→ **THE PROBLEM**: If a line in the data below contains "speaker", copy it.

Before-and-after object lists
Segment Open
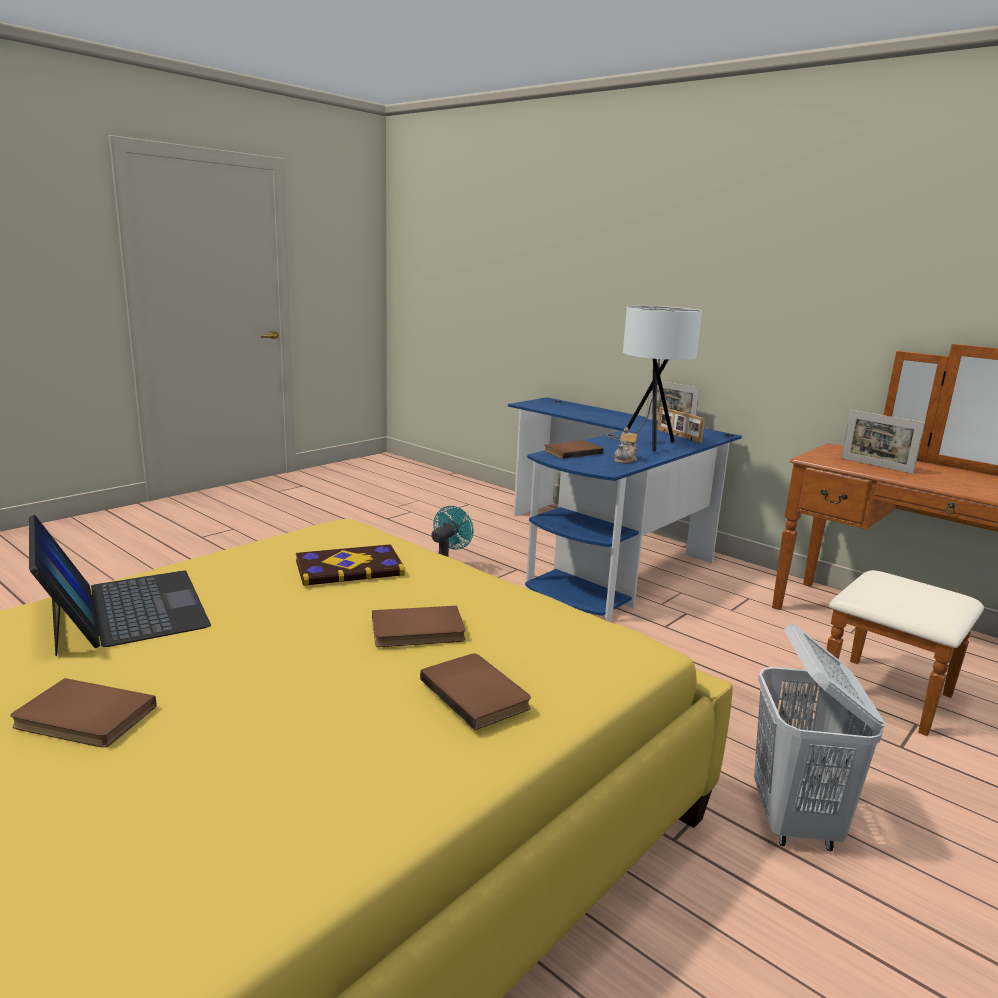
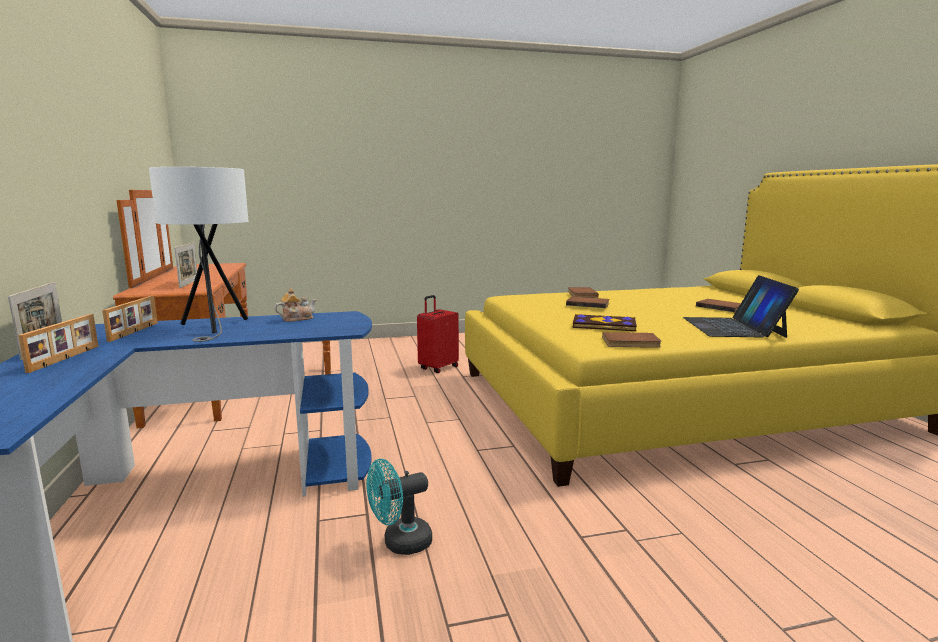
camera: 145 degrees left, 5 degrees down
brown book [544,441,604,459] -> brown book moved to [602,332,661,348]
white laundry basket [754,624,885,851] -> red suitcase [417,295,459,373]
none -> picture frame [18,314,99,373]

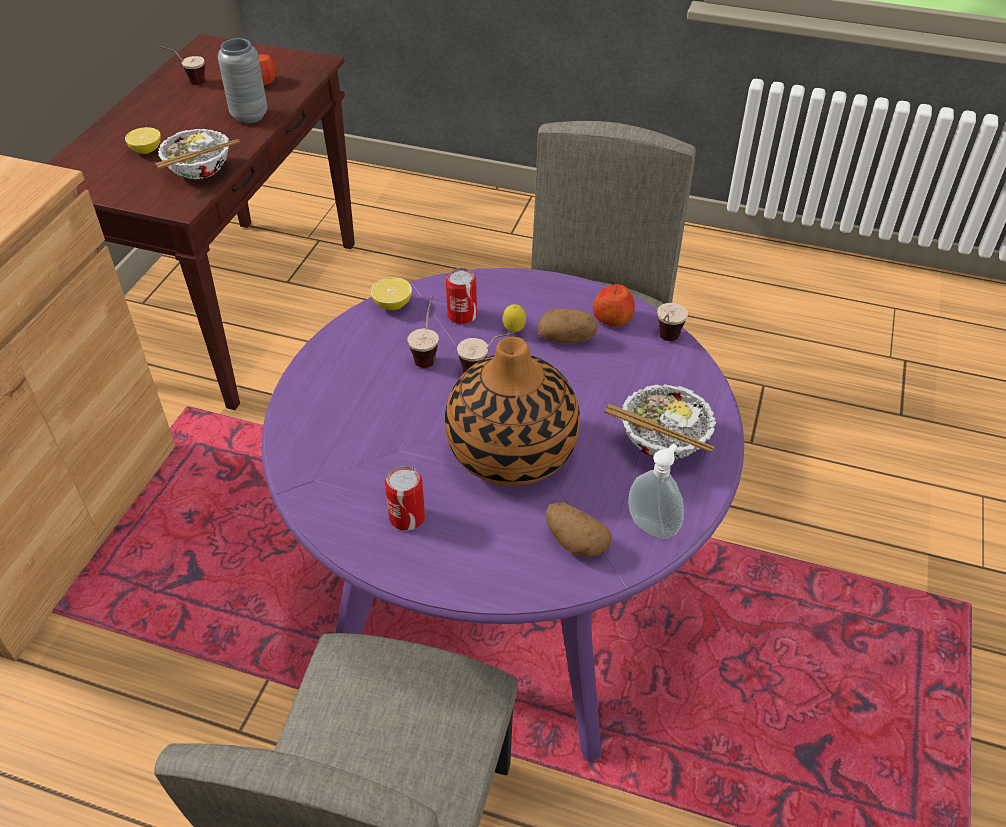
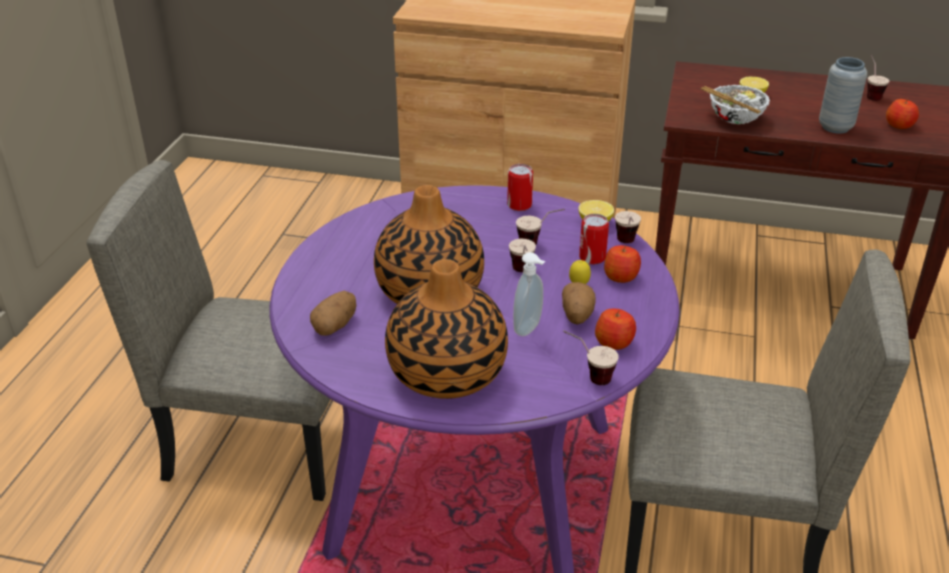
camera: 85 degrees right, 10 degrees down
can [385,466,425,530] -> can moved to [507,164,533,211]
bowl [604,384,716,459] -> vase [385,259,508,399]
soap dispenser [628,444,684,539] -> soap dispenser moved to [513,252,546,336]
none -> apple [604,245,641,283]
none -> cup [615,211,641,243]

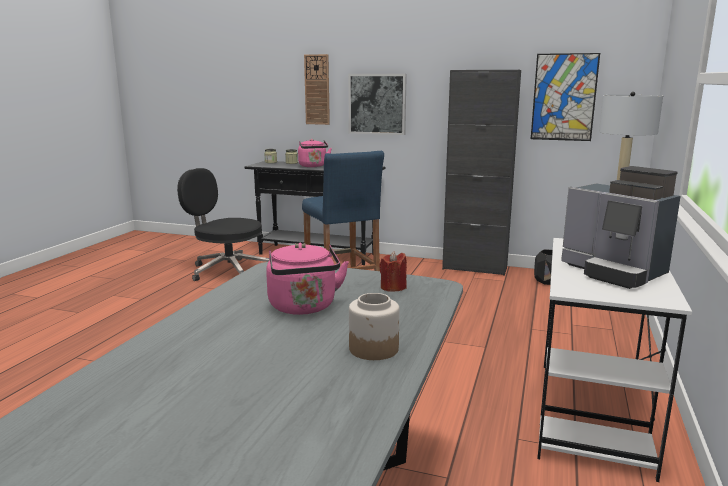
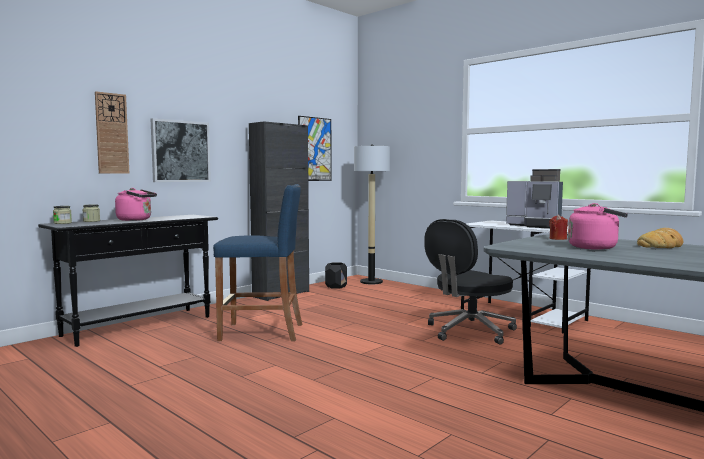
camera: 65 degrees left, 10 degrees down
black office chair [177,168,270,281] -> black office chair moved to [424,219,517,345]
jar [349,293,399,360] -> bread [637,228,683,248]
coffee machine [561,166,681,289] -> coffee machine turned 45 degrees clockwise [506,169,563,228]

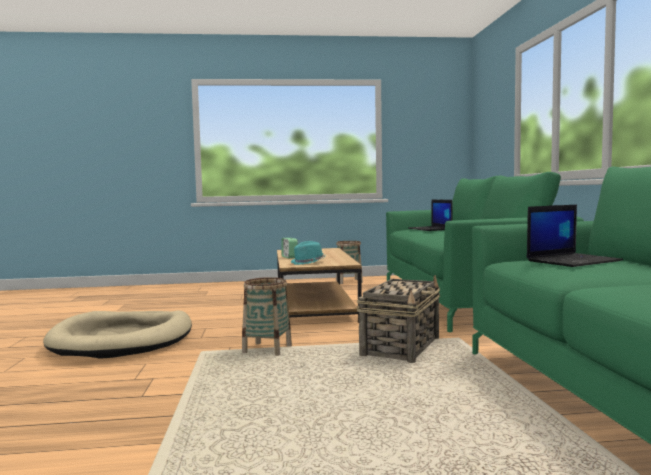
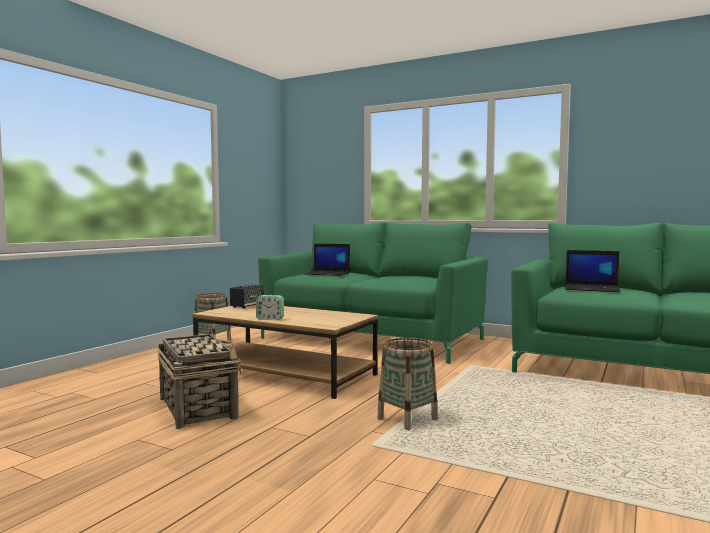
camera: 55 degrees left, 0 degrees up
beige dog bed [43,311,192,359] -> none
turquoise hat [291,241,326,265] -> none
basket [357,275,440,363] -> basket moved to [157,328,241,429]
laptop [527,205,623,267] -> laptop turned 105 degrees clockwise [565,250,621,292]
none -> speaker [230,285,263,309]

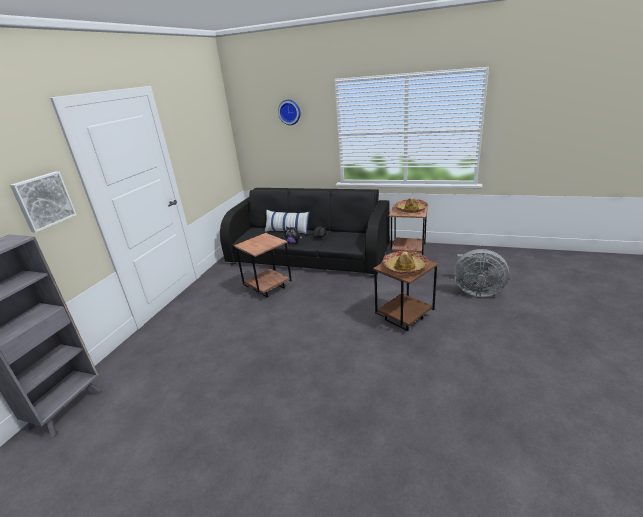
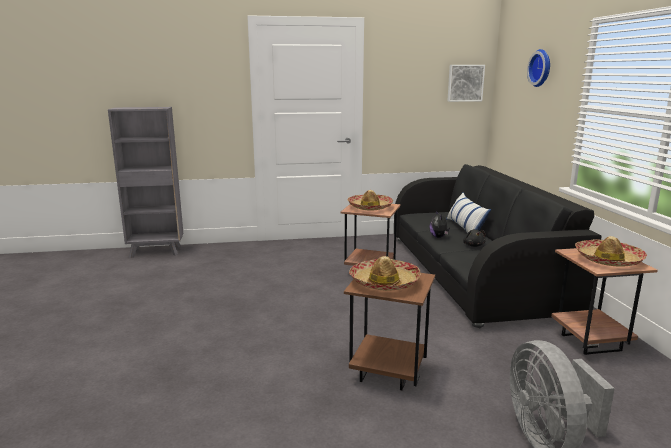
camera: 60 degrees right, 10 degrees down
picture [10,171,77,233] -> picture moved to [447,65,485,102]
none -> hat [348,190,393,210]

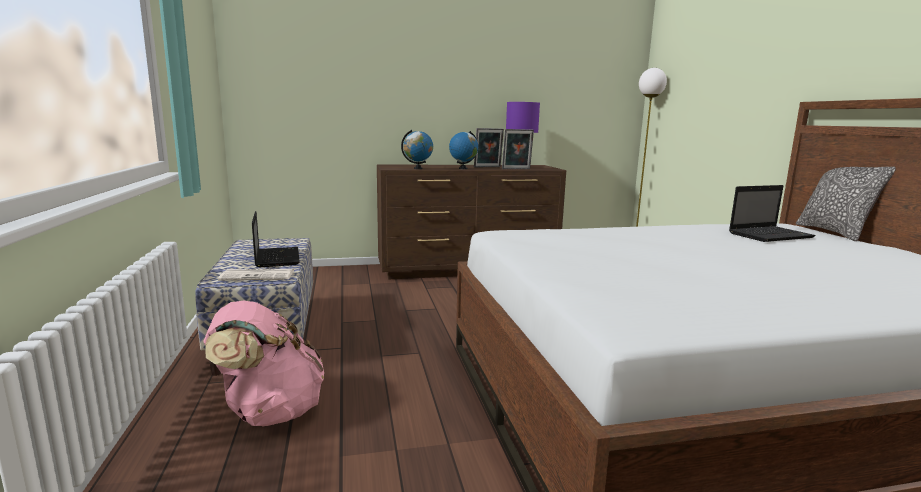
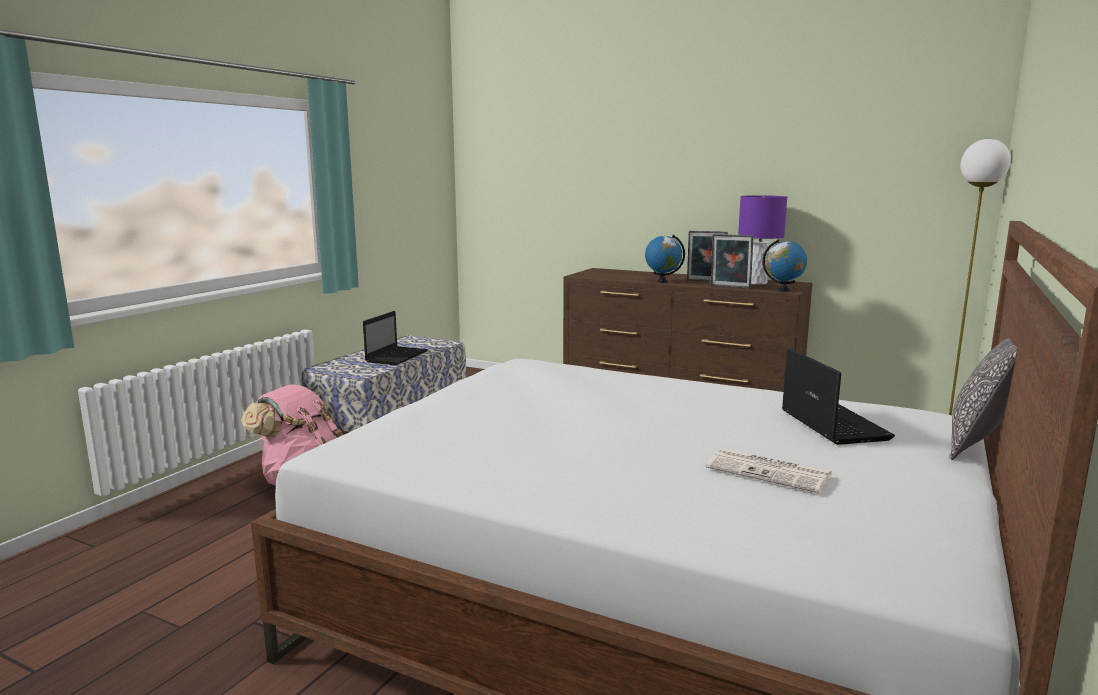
camera: 40 degrees right, 0 degrees up
newspaper [218,269,294,280] -> newspaper moved to [706,448,832,493]
globe [401,130,433,169] -> globe moved to [763,239,807,292]
laptop [729,185,816,242] -> laptop turned 120 degrees counterclockwise [782,348,895,445]

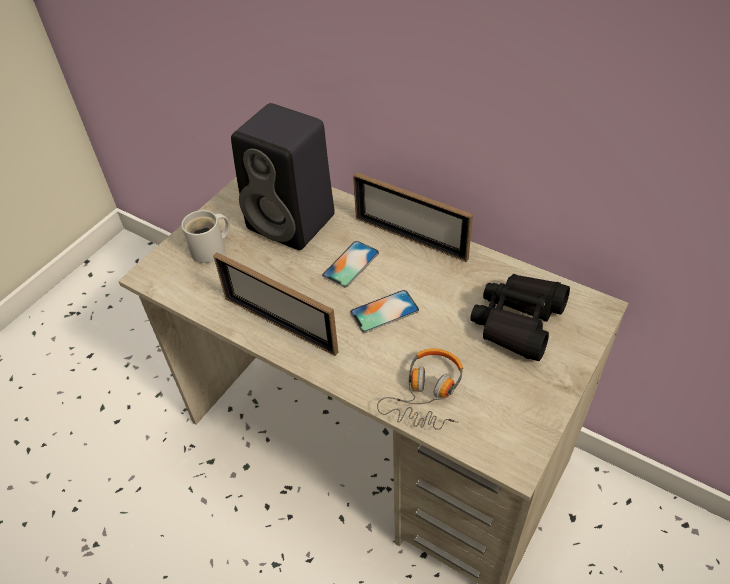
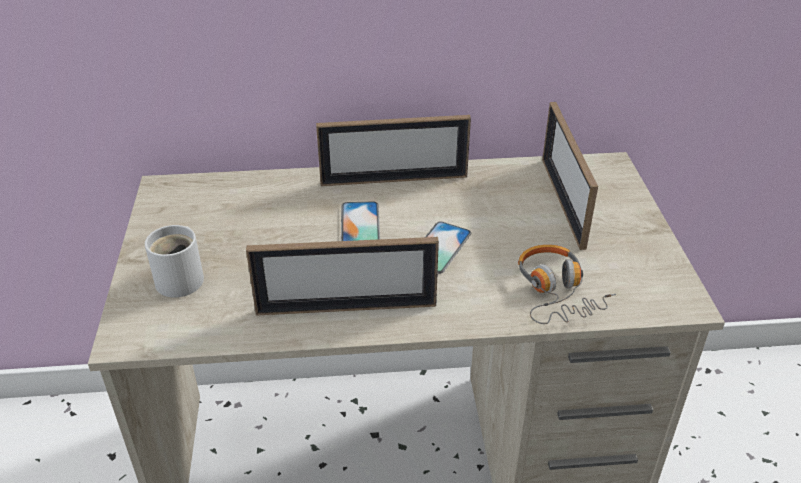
camera: 40 degrees left, 10 degrees down
black speaker [231,103,335,250] -> none
black binoculars [470,274,570,361] -> picture frame [542,102,598,250]

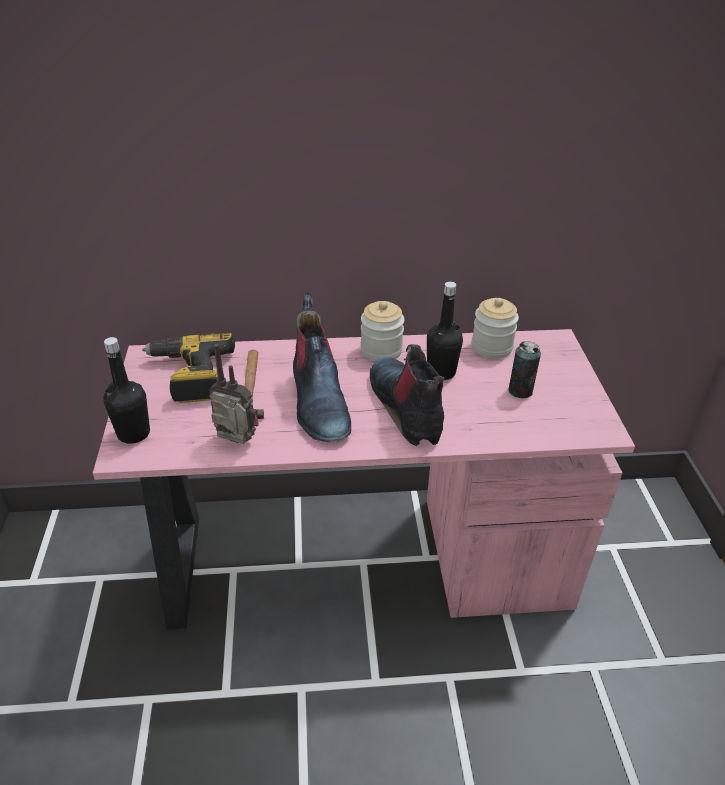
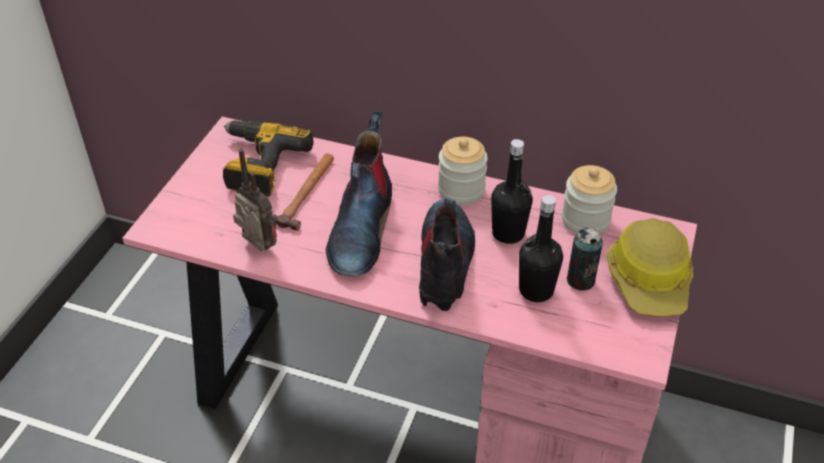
camera: 25 degrees right, 5 degrees up
black bottle [103,337,150,444] -> black bottle moved to [519,195,563,302]
none -> hard hat [607,218,693,316]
Segment Closed
→ **ANSWER**:
none -> speaker [230,285,263,309]
black speaker [231,103,335,250] -> none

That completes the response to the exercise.